LOL MissTyc perhaps I should just move my wheelie bin then


----------



## MissTyc (6 July 2013)

Works for me! 

More seriously, do you package your own meat for freezing? I found that packing it as loosely as possible means the bags don't freeze onto the meat itself and then you can remove them quite dryly. In fact they come off dry enough usually that I can stick them in a box and reuse for the next load of meat. Liquidy bags I agree are very yucky and yes they do stink and the only solution is to make sure the stink is further than my nose's range.


----------



## s4sugar (6 July 2013)

Put the wrappers in a carrier bag in the freezer & put in the bin on bin day. 

Saves a lot of smells & flies.


----------



## Superhot (6 July 2013)

I wash wrappers out before putting into the bin. Spray inside bin with fly killer if flies are a problem.
Don't feel guilty, you have to do what suits you as well as your dog!!


----------



## Cinnamontoast (6 July 2013)

Partially with big dog who started to refuse raw except for chicken. I still slide him as much raw as possible.


----------



## vieshot (7 July 2013)

I don't have any issue with flies? Meat comes from the freezer into a plastic container which once defrosted goes in the fridge. Dog bowls are cleaned up immediately after dinner and packets are bin bagged up and kept in a big sealed container in the back garden until bin day. 

Nothing is left around for flies to get at.


----------



## blackcob (7 July 2013)

Maybe try switching suppliers for one with a 'drier' product? Mine are fed about 60% chicken wings at the moment and are just chucked them straight from the fridge, no liquid or gloopy packets hanging around.

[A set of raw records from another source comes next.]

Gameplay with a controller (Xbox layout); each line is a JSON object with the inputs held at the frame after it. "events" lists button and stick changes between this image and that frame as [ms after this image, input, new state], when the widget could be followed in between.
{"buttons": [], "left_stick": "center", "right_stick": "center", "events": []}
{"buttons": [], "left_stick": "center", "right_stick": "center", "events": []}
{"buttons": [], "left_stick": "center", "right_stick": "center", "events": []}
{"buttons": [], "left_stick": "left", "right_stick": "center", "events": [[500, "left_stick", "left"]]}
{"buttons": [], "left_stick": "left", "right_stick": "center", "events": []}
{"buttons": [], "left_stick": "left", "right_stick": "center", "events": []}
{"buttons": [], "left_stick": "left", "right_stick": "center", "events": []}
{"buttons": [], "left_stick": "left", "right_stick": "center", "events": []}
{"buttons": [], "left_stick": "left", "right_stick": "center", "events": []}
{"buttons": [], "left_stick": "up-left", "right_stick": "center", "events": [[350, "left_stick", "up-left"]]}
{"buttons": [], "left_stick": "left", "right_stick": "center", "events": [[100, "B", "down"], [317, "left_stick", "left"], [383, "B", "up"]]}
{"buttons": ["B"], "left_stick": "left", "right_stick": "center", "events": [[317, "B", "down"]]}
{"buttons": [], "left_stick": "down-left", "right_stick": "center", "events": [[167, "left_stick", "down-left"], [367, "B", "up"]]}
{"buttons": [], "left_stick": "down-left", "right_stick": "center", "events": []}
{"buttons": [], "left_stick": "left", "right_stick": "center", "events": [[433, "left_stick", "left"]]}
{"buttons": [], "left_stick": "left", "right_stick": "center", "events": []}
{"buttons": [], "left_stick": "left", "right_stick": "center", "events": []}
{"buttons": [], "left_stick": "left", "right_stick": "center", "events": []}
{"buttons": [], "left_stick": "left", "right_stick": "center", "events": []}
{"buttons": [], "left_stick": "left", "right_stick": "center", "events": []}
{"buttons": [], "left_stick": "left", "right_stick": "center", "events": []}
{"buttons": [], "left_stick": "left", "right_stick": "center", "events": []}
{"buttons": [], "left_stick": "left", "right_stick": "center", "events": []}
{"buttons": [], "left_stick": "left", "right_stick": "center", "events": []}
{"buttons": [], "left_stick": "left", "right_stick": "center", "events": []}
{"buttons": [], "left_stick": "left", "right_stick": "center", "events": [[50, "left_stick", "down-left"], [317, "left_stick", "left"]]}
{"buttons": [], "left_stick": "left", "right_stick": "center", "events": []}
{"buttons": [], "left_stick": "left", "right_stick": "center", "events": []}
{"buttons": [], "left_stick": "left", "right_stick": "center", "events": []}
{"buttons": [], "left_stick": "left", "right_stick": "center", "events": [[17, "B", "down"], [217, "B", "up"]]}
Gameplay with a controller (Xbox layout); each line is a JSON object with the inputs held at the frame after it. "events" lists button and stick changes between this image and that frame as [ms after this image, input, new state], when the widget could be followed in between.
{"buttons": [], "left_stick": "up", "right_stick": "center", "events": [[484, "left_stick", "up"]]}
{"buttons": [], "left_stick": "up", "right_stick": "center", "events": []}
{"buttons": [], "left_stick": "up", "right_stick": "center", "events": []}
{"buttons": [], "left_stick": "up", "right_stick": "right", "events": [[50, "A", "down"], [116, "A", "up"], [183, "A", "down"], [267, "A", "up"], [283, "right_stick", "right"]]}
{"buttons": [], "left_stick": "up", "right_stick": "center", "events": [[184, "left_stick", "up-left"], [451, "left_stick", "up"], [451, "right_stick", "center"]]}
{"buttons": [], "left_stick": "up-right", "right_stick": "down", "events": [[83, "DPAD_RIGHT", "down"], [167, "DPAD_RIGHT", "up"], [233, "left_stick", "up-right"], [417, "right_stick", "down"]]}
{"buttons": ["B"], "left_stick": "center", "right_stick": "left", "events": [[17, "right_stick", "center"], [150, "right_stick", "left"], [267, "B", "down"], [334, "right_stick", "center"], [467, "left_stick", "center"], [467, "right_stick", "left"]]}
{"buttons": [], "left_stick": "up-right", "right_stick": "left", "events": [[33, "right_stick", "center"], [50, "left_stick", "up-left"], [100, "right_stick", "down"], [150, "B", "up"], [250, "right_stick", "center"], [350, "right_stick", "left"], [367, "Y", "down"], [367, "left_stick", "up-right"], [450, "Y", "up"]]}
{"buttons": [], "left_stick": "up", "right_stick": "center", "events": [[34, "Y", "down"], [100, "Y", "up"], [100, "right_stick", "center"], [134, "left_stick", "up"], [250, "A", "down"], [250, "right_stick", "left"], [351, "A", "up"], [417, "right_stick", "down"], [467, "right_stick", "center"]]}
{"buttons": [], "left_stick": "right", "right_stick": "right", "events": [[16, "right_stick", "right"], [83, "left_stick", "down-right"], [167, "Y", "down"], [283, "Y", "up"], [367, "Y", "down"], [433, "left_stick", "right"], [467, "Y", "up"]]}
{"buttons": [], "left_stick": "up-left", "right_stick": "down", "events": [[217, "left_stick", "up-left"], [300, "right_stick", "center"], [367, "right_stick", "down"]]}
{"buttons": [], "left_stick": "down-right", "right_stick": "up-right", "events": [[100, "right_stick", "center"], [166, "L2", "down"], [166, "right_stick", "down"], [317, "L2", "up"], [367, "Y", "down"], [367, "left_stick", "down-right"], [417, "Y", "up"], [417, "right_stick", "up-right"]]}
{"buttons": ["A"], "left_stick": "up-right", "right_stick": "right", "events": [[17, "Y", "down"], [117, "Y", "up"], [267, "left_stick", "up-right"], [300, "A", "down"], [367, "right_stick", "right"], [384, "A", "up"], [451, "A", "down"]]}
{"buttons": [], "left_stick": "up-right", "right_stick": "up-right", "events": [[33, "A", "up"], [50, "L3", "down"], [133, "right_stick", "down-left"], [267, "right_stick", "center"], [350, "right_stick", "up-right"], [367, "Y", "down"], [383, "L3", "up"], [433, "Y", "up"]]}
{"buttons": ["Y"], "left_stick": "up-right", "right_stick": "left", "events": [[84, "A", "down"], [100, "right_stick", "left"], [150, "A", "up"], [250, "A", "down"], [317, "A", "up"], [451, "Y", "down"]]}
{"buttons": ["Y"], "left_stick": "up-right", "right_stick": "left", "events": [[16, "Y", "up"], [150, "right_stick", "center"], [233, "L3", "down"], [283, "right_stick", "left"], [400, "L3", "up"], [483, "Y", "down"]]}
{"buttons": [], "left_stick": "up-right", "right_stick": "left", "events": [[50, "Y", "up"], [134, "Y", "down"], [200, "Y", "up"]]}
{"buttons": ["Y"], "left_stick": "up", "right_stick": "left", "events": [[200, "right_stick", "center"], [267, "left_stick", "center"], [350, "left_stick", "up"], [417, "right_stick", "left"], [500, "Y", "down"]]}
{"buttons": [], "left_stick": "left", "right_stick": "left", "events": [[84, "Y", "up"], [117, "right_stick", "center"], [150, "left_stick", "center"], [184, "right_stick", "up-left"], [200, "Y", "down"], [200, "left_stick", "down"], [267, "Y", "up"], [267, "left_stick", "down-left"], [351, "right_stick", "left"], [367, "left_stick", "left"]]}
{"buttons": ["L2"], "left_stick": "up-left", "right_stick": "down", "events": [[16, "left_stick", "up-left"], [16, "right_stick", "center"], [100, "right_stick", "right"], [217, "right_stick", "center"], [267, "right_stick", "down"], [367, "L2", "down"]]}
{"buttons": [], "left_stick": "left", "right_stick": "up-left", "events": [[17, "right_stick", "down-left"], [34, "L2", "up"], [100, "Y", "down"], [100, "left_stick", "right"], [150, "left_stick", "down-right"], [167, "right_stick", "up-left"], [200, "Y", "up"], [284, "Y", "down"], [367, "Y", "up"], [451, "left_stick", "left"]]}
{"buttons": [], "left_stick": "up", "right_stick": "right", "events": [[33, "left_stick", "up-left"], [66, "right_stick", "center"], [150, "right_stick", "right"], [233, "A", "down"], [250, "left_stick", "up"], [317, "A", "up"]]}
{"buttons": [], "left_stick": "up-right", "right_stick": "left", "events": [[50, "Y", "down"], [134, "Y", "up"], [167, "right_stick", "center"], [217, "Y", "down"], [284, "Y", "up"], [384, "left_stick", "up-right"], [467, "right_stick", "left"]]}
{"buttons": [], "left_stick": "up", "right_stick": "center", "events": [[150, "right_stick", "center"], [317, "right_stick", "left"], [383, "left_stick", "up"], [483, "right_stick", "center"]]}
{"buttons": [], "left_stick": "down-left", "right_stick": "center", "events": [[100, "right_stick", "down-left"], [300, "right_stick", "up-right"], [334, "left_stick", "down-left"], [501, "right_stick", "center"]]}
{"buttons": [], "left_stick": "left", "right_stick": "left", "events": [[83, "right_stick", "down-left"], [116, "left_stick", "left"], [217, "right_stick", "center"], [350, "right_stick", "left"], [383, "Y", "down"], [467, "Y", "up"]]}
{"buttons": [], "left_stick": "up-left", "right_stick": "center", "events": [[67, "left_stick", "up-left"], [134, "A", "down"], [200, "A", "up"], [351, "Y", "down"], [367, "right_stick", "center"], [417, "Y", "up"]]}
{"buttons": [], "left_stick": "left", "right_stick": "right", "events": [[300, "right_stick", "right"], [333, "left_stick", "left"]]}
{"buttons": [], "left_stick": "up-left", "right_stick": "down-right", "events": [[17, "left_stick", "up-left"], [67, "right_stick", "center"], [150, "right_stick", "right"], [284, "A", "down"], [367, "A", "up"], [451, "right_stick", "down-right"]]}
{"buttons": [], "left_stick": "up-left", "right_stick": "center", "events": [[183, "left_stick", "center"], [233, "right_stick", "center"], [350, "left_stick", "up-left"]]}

Blocks and bags of minced stuff are defrosted in tupperware in the fridge and rinsed out with every use. They're still more bother than chicken bits, hence the chickeny bias.


----------



## {97702} (7 July 2013)

i think that might be it BC - I hardly feed any chicken now, it is mainly venison/pork/lamb/beef/tripe - chicken is SO easy and clean in comparison


----------



## CorvusCorax (7 July 2013)

No flaming from here  I do half and half now as I hand feed for training/do a lot of tracking and hand feeding using raw is minging, and leaving raw food on a track means it will get carried off by crows etc!!

I defrost in tupperware or biscuit boxes, then placed inside a plastic feed bin. And I feed the defrosting juice, just pour it into a bowl (feel free to boke!!!)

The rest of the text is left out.